Characters
"The Wreck of the Deutschland," written by Gerard Manley Hopkins, is a poem about a very specific event and really features very few characters. The Deutschland was a ship that wrecked and sank in 1875 after running aground just off the coast of England. After being stranded for several hours, dozens of people on board perished in the cold waters, and in the poem, Hopkins focuses on the deaths of five Franciscan nuns, who might be considered among the main characters of the poem. Hopkins dedicates the poem to their memory and writes that as one of the women suffered in the cold, she "was calling 'O Christ, Christ, come quickly.' " These women were not only to be mourned for their tragic deaths, but because they were actually exiles from Germany. During the so-called Kulturkampf initiated by German Chancellor Otto von Bismarck, the German parliament enacted a series of laws that attacked monasteries, convents, and other Catholic institutions in the interest of promoting ideological purity in Germany. As a Catholic (who had taken his vows as a Jesuit) himself, Hopkins was angered and profoundly moved by the tragic circumstances of the nuns' exile, almost as much as their deaths. Perhaps the other main character in the poem is Christ. In Hopkins's account, the nuns appeal to Jesus as they perish, and Hopkins frames them, especially given the circumstances of their departure from Germany, as martyrs for Christ.

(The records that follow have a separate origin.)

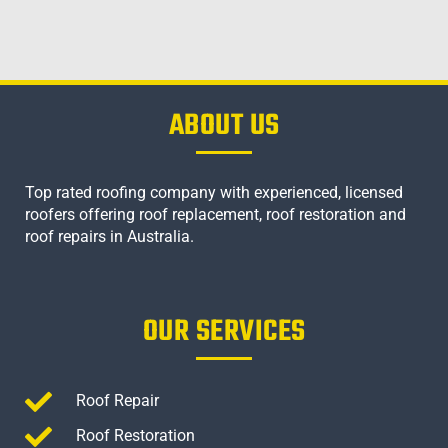
ABOUT US
Top rated roofing company with experienced, licensed
roofers offering roof replacement, roof restoration and
roof repairs in Australia.
OUR SERVICES
Roof Repair
Roof Restoration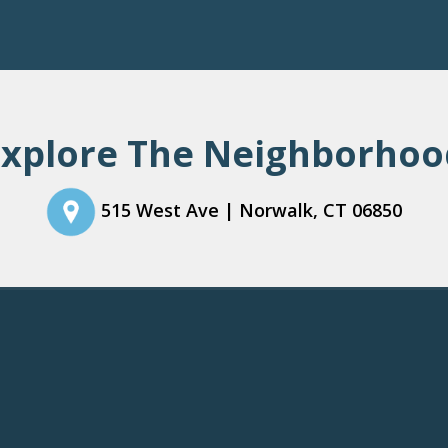
Thank you for your interest in our community. You will receive an e-mail confirmation shortly.
Explore The Neighborhoo
515 West Ave |
Norwalk
,
CT
06850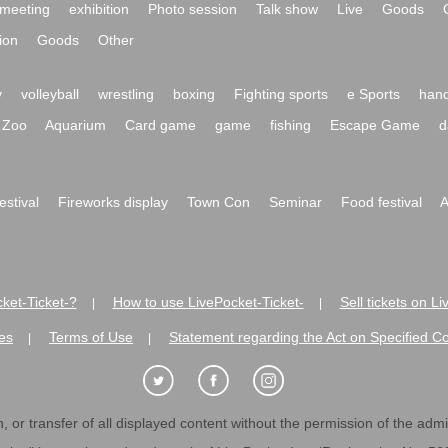
meeting
exhibition
Photo session
Talk show
Live
Goods
ion
Goods
Other
y
volleyball
wrestling
boxing
Fighting sports
e Sports
hand
Zoo
Aquarium
Card game
game
fishing
Escape Game
d
festival
Fireworks display
Town Con
Seminar
Food festival
A
ket-Ticket-?
How to use LivePocket-Ticket-
Sell tickets on L
|
|
es
Terms of Use
Statement regarding the Act on Specified C
|
|
 or transfer of all displayed content without the permission of the admini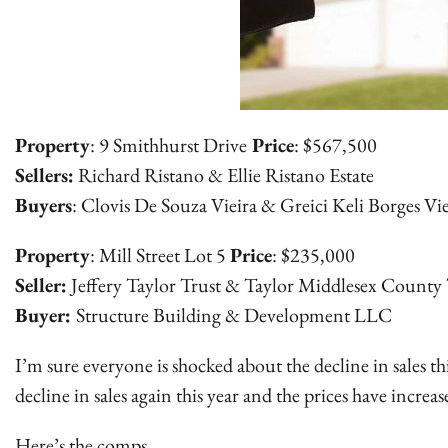
Property
: 9 Smithhurst Drive
Price
: $567,500
Sellers:
Richard Ristano & Ellie Ristano Estate
Buyers
: Clovis De Souza Vieira & Greici Keli Borges Vie
Property
: Mill Street Lot 5
Price
: $235,000
Seller:
Jeffery Taylor Trust & Taylor Middlesex County 
Buyer:
Structure Building & Development LLC
I’m sure everyone is shocked about the decline in sales t
decline in sales again this year and the prices have increas
Here’s the comps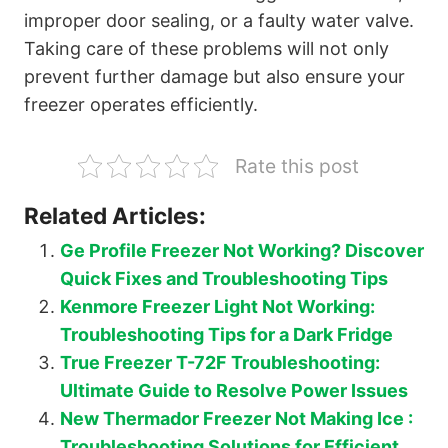
improper door sealing, or a faulty water valve.
Taking care of these problems will not only
prevent further damage but also ensure your
freezer operates efficiently.
Rate this post
Related Articles:
Ge Profile Freezer Not Working? Discover
Quick Fixes and Troubleshooting Tips
Kenmore Freezer Light Not Working:
Troubleshooting Tips for a Dark Fridge
True Freezer T-72F Troubleshooting:
Ultimate Guide to Resolve Power Issues
New Thermador Freezer Not Making Ice :
Troubleshooting Solutions for Efficient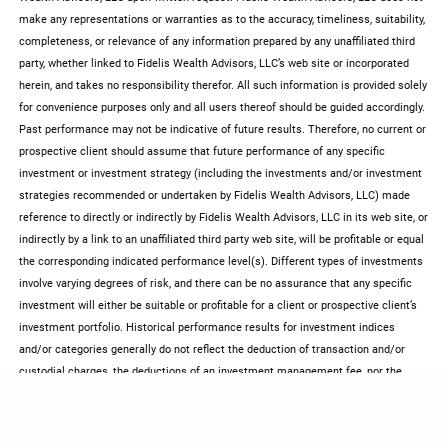
make any representations or warranties as to the accuracy, timeliness, suitability,
completeness, or relevance of any information prepared by any unaffiliated third
party, whether linked to Fidelis Wealth Advisors, LLC’s web site or incorporated
herein, and takes no responsibility therefor. All such information is provided solely
for convenience purposes only and all users thereof should be guided accordingly.
Past performance may not be indicative of future results. Therefore, no current or
prospective client should assume that future performance of any specific
investment or investment strategy (including the investments and/or investment
strategies recommended or undertaken by Fidelis Wealth Advisors, LLC) made
reference to directly or indirectly by Fidelis Wealth Advisors, LLC in its web site, or
indirectly by a link to an unaffiliated third party web site, will be profitable or equal
the corresponding indicated performance level(s). Different types of investments
involve varying degrees of risk, and there can be no assurance that any specific
investment will either be suitable or profitable for a client or prospective client’s
investment portfolio. Historical performance results for investment indices
and/or categories generally do not reflect the deduction of transaction and/or
custodial charges, the deductions of an investment management fee, nor the
impact of taxes, the incurrence of which would have the effect of decreasing
historical performance results. Certain portions of Fidelis Wealth Advisors, LLC’s
web site (i.e. newsletters, articles, commentaries, etc.) may contain a discussion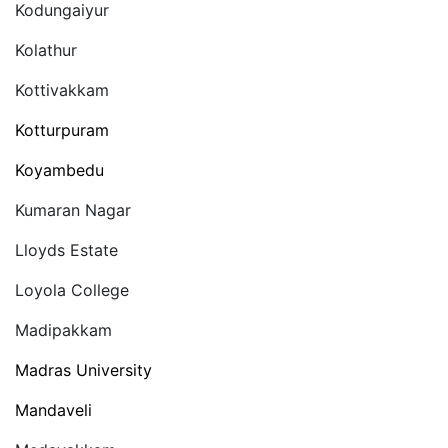
Kodungaiyur
Kolathur
Kottivakkam
Kotturpuram
Koyambedu
Kumaran Nagar
Lloyds Estate
Loyola College
Madipakkam
Madras University
Mandaveli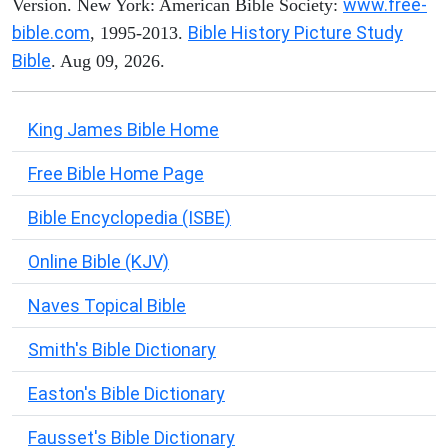
www.free-
Version. New York: American Bible Society:
bible.com
Bible History Picture Study
, 1995-2013.
Bible
. Aug 09, 2026.
King James Bible Home
Free Bible Home Page
Bible Encyclopedia (ISBE)
Online Bible (KJV)
Naves Topical Bible
Smith's Bible Dictionary
Easton's Bible Dictionary
Fausset's Bible Dictionary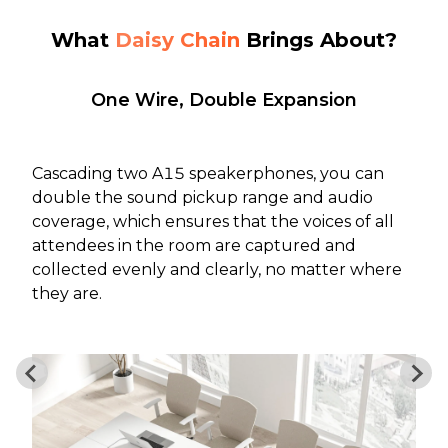
What
Daisy Chain
Brings About?
One Wire, Double Expansion
Cascading two A15 speakerphones, you can
double the sound pickup range and audio
coverage, which ensures that the voices of all
attendees in the room are captured and
collected evenly and clearly, no matter where
they are.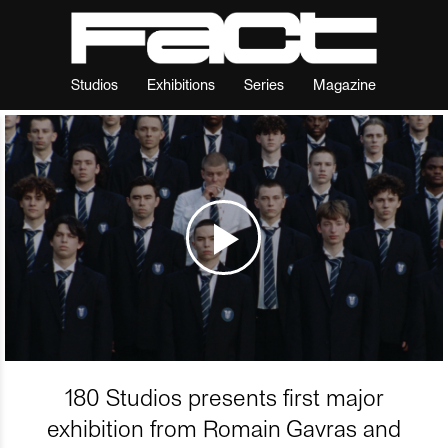
Studios
Exhibitions
Series
Magazine
180 Studios presents first major
exhibition from Romain Gavras and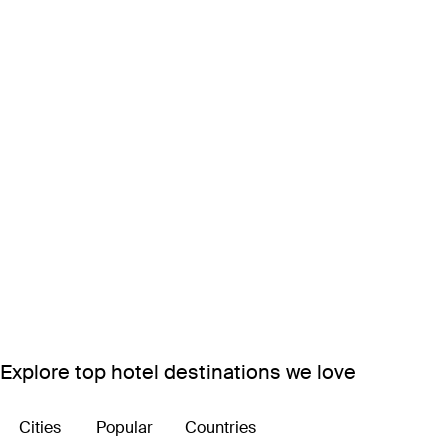
Explore top hotel destinations we love
Cities
Popular
Countries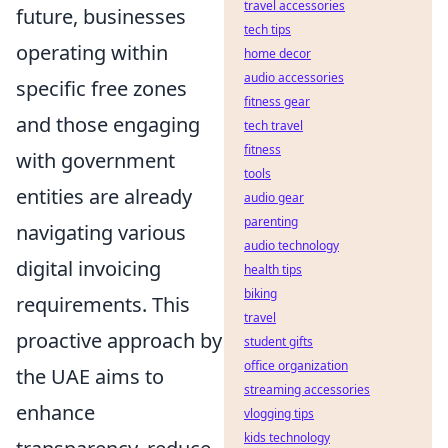
travel accessories
future, businesses
tech tips
operating within
home decor
audio accessories
specific free zones
fitness gear
and those engaging
tech travel
fitness
with government
tools
entities are already
audio gear
parenting
navigating various
audio technology
digital invoicing
health tips
biking
requirements. This
travel
proactive approach by
student gifts
office organization
the UAE aims to
streaming accessories
enhance
vlogging tips
kids technology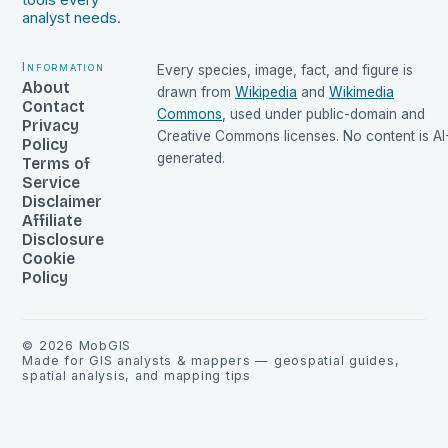
tools every
analyst needs.
Information
Every species, image, fact, and figure is
About
drawn from
Wikipedia
and
Wikimedia
Contact
Commons
, used under public-domain and
Privacy
Creative Commons licenses. No content is AI
Policy
generated.
Terms of
Service
Disclaimer
Affiliate
Disclosure
Cookie
Policy
©
2026
MobGIS
Made for GIS analysts & mappers — geospatial guides,
spatial analysis, and mapping tips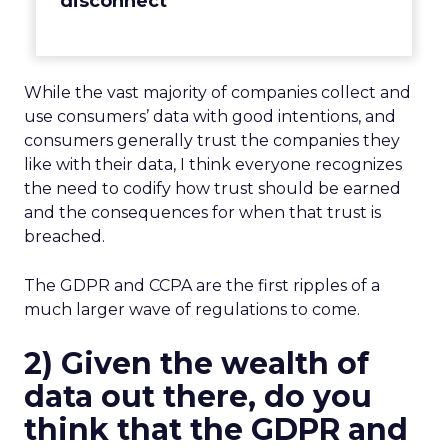
disconnect
While the vast majority of companies collect and
use consumers’ data with good intentions, and
consumers generally trust the companies they
like with their data, I think everyone recognizes
the need to codify how trust should be earned
and the consequences for when that trust is
breached.
The GDPR and CCPA are the first ripples of a
much larger wave of regulations to come.
2) Given the wealth of
data out there, do you
think that the GDPR and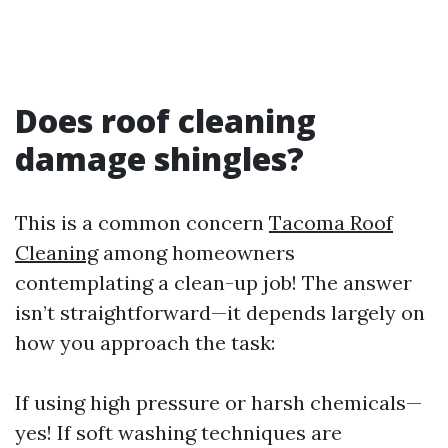
Does roof cleaning
damage shingles?
This is a common concern
Tacoma Roof
Cleaning
among homeowners
contemplating a clean-up job! The answer
isn’t straightforward—it depends largely on
how you approach the task:
If using high pressure or harsh chemicals—
yes! If soft washing techniques are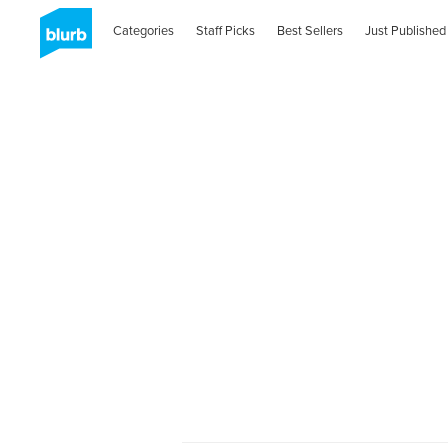
Categories
Staff Picks
Best Sellers
Just Published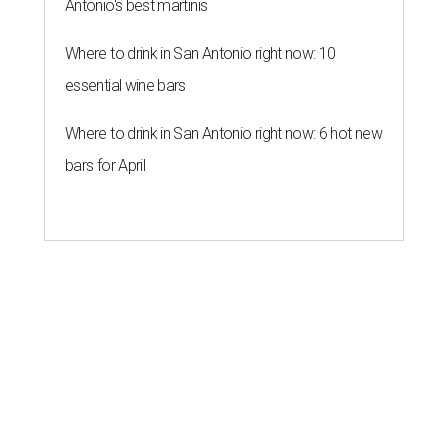
Antonio's best martinis
Where to drink in San Antonio right now: 10
essential wine bars
Where to drink in San Antonio right now: 6 hot new
bars for April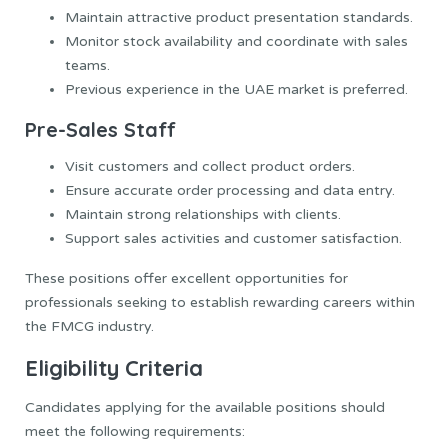
Maintain attractive product presentation standards.
Monitor stock availability and coordinate with sales
teams.
Previous experience in the UAE market is preferred.
Pre-Sales Staff
Visit customers and collect product orders.
Ensure accurate order processing and data entry.
Maintain strong relationships with clients.
Support sales activities and customer satisfaction.
These positions offer excellent opportunities for
professionals seeking to establish rewarding careers within
the FMCG industry.
Eligibility Criteria
Candidates applying for the available positions should
meet the following requirements:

But Hopkins also focuses on the role of divine providence in the wreck itself. For the poet, nothing occurs except by God's plan, and the wreck of the Deutschland, while a terrible tragedy, is simultaneously evidence of God's redemptive love for its victims. This is especially true of the nuns, who have been delivered from persecution in Germany (and, more generally, a sinful world) in more ways than they could have imagined before the wreck. So, the main characters of the poem are the nuns that Hopkins makes the centerpiece of his tragic tableau. But it is the interaction between God and man on the sandbar outside the Thames estuary that he finds especially compelling, and the divine, "the Master, Ipse, the only one, Christ, King, Head" is the other main actor in this tragic poem.